No Time For Bond?
Never go back, that’s all I can say. Despite what anyone may try to convince you, James Bond films were dad films that are now granddad films.
Last week I went over the old 007 movies in the light of new books coming out on this pop-cultural phenomenon, including Thunderbook, a very funny fanboy scene-by-scene analysis ridiculing the 24 films to date (Bond with a seagull on his head, a plane coming out of a horse’s bottom etc) and expected the older ones to fare badly in the gender stakes, but what surprised me was that they weren’t in comparison with the more recent films, which should know better.
The earlier Sean Connery 007s set a gold standard because they were not trying to be anything other than globe-trotting spy adventures. The disastrous appearance of George Lazenby in ‘On Her Majesty’s Secret Service’ gave us flat, talky scenes interspersed with bursts of a great John Barry score (you know you’re in trouble when the second-unit footage is superior to the main scenes).
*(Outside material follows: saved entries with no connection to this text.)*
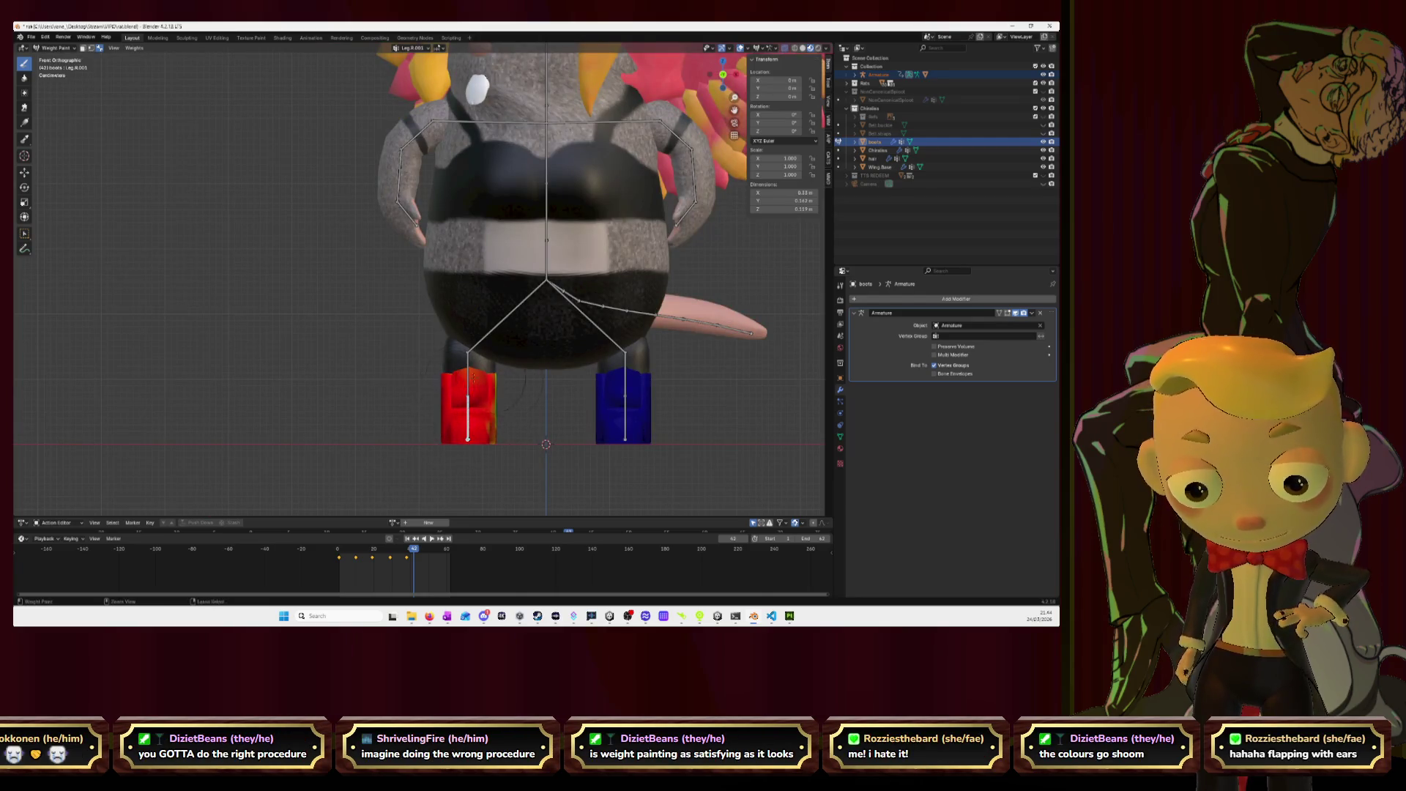
mouse_move(569, 427)
left_mouse_down()
mouse_move(415, 425)
mouse_move(345, 308)
mouse_move(352, 323)
mouse_move(399, 260)
mouse_move(410, 430)
mouse_move(523, 416)
left_mouse_up()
It fractured the series, preparing the way for Roger Moore’s increasingly horrific seduction of girls one third his age.
By the time we get to Daniel Craig there’s a painfully earnest effort made to insist that the Bond girls are now fully rounded independent women because they get to kickbox and have two lines of dialogue before falling into bed with Bond. ‘Casino Royale’ kicked off a modern reboot of the franchise set in a recognisable world, with the Daniel Craig films going for a different kind of tough glamour; rainy London night streets, dirty fighting, steely glances, women who don’t parade around in bikinis.
However, the last offering ‘Spectre’ offers the worst example in many years of the old shag-and-kill plots, paying lip-service to a post Me-Too world while completely ignoring it. In this one, Bond beds the daughter of a dead informant, and it’s many-levels wrong. Of course it’s escapist nonsense and we know this, but it feels as if a line has been drawn between our old and new societies that can no longer be crossed.
The most ridiculous part of this is the fact that the press seized upon Phoebe Waller-Bridge being brought in as a writer to signal that times have changed. The series – for many years a Hollywood creation in all but name – has regular American scriptwriters who use a UK writer to anglicise the final script. Last time the playwright Jez Butterworth lent his name to the wash-and-brush-up job.
Bond will continue exactly as before but with a bit of nice new Woke window-dressing, because without its core sensibility of guns and girls there is nothing left. It’s not exactly John Le Carré. We do we tolerate Bond’s behaviour? Because we’ve been given a reason for it now; he is a broken man. And because (like Ian Fleming) he’s considered to exist in a class above us.
It’s appropriate that such an English hero should play the class card; he briefly allows us safe passage into the upper echelons. Bond in a bow-tie was once exotic, back when a gold cigarette case was glamorous. Now he’s exotic because his type no longer exists.